— TASK OBJECTIVE —
Write out the rows again, swapping every "Prince Theater" for "Prince Stage" and leaving all other text unchanged.

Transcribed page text
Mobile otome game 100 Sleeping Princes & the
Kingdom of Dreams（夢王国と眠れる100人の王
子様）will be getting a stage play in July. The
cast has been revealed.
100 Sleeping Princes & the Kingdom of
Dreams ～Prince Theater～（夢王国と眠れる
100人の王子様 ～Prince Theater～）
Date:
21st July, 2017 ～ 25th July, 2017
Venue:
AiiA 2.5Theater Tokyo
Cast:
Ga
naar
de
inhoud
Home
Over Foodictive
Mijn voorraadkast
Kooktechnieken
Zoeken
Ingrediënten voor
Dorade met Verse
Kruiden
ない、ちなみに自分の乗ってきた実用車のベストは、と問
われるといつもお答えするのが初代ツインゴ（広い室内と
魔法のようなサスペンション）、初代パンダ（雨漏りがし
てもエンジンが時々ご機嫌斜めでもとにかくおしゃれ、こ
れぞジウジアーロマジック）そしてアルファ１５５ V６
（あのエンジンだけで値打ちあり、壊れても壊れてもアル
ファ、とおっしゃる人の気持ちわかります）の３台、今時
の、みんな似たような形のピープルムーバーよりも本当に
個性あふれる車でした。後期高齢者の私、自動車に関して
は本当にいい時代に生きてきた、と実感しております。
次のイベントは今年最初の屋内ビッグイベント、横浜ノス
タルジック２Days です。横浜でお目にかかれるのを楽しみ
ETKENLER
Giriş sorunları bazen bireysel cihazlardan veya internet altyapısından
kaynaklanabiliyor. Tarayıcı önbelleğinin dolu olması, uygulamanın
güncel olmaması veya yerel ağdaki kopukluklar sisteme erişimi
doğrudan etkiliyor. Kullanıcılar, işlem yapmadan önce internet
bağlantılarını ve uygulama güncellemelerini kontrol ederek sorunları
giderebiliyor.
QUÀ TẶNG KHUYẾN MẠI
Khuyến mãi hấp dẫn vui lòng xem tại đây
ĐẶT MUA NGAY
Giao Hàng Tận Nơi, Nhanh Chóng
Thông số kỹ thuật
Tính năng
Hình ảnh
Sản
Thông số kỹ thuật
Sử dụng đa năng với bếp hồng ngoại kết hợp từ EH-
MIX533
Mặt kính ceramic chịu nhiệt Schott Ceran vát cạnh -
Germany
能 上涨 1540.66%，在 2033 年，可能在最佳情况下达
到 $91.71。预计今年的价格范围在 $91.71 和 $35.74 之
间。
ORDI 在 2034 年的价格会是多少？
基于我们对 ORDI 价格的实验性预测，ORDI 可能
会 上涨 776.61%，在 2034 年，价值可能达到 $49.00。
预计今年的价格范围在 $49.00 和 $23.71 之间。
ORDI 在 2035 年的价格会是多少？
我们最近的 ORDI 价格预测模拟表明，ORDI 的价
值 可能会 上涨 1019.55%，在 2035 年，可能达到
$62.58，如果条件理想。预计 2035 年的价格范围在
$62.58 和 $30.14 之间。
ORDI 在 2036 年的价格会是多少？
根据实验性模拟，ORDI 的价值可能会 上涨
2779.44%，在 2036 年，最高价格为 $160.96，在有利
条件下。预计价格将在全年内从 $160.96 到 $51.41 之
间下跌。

— TASK ANSWER —
Mobile otome game 100 Sleeping Princes & the
Kingdom of Dreams（夢王国と眠れる100人の王
子様）will be getting a stage play in July. The
cast has been revealed.
100 Sleeping Princes & the Kingdom of
Dreams ～Prince Stage～（夢王国と眠れる
100人の王子様 ～Prince Stage～）
Date:
21st July, 2017 ～ 25th July, 2017
Venue:
AiiA 2.5Theater Tokyo
Cast:
Ga
naar
de
inhoud
Home
Over Foodictive
Mijn voorraadkast
Kooktechnieken
Zoeken
Ingrediënten voor
Dorade met Verse
Kruiden
ない、ちなみに自分の乗ってきた実用車のベストは、と問
われるといつもお答えするのが初代ツインゴ（広い室内と
魔法のようなサスペンション）、初代パンダ（雨漏りがし
てもエンジンが時々ご機嫌斜めでもとにかくおしゃれ、こ
れぞジウジアーロマジック）そしてアルファ１５５ V６
（あのエンジンだけで値打ちあり、壊れても壊れてもアル
ファ、とおっしゃる人の気持ちわかります）の３台、今時
の、みんな似たような形のピープルムーバーよりも本当に
個性あふれる車でした。後期高齢者の私、自動車に関して
は本当にいい時代に生きてきた、と実感しております。
次のイベントは今年最初の屋内ビッグイベント、横浜ノス
タルジック２Days です。横浜でお目にかかれるのを楽しみ
ETKENLER
Giriş sorunları bazen bireysel cihazlardan veya internet altyapısından
kaynaklanabiliyor. Tarayıcı önbelleğinin dolu olması, uygulamanın
güncel olmaması veya yerel ağdaki kopukluklar sisteme erişimi
doğrudan etkiliyor. Kullanıcılar, işlem yapmadan önce internet
bağlantılarını ve uygulama güncellemelerini kontrol ederek sorunları
giderebiliyor.
QUÀ TẶNG KHUYẾN MẠI
Khuyến mãi hấp dẫn vui lòng xem tại đây
ĐẶT MUA NGAY
Giao Hàng Tận Nơi, Nhanh Chóng
Thông số kỹ thuật
Tính năng
Hình ảnh
Sản
Thông số kỹ thuật
Sử dụng đa năng với bếp hồng ngoại kết hợp từ EH-
MIX533
Mặt kính ceramic chịu nhiệt Schott Ceran vát cạnh -
Germany
能 上涨 1540.66%，在 2033 年，可能在最佳情况下达
到 $91.71。预计今年的价格范围在 $91.71 和 $35.74 之
间。
ORDI 在 2034 年的价格会是多少？
基于我们对 ORDI 价格的实验性预测，ORDI 可能
会 上涨 776.61%，在 2034 年，价值可能达到 $49.00。
预计今年的价格范围在 $49.00 和 $23.71 之间。
ORDI 在 2035 年的价格会是多少？
我们最近的 ORDI 价格预测模拟表明，ORDI 的价
值 可能会 上涨 1019.55%，在 2035 年，可能达到
$62.58，如果条件理想。预计 2035 年的价格范围在
$62.58 和 $30.14 之间。
ORDI 在 2036 年的价格会是多少？
根据实验性模拟，ORDI 的价值可能会 上涨
2779.44%，在 2036 年，最高价格为 $160.96，在有利
条件下。预计价格将在全年内从 $160.96 到 $51.41 之
间下跌。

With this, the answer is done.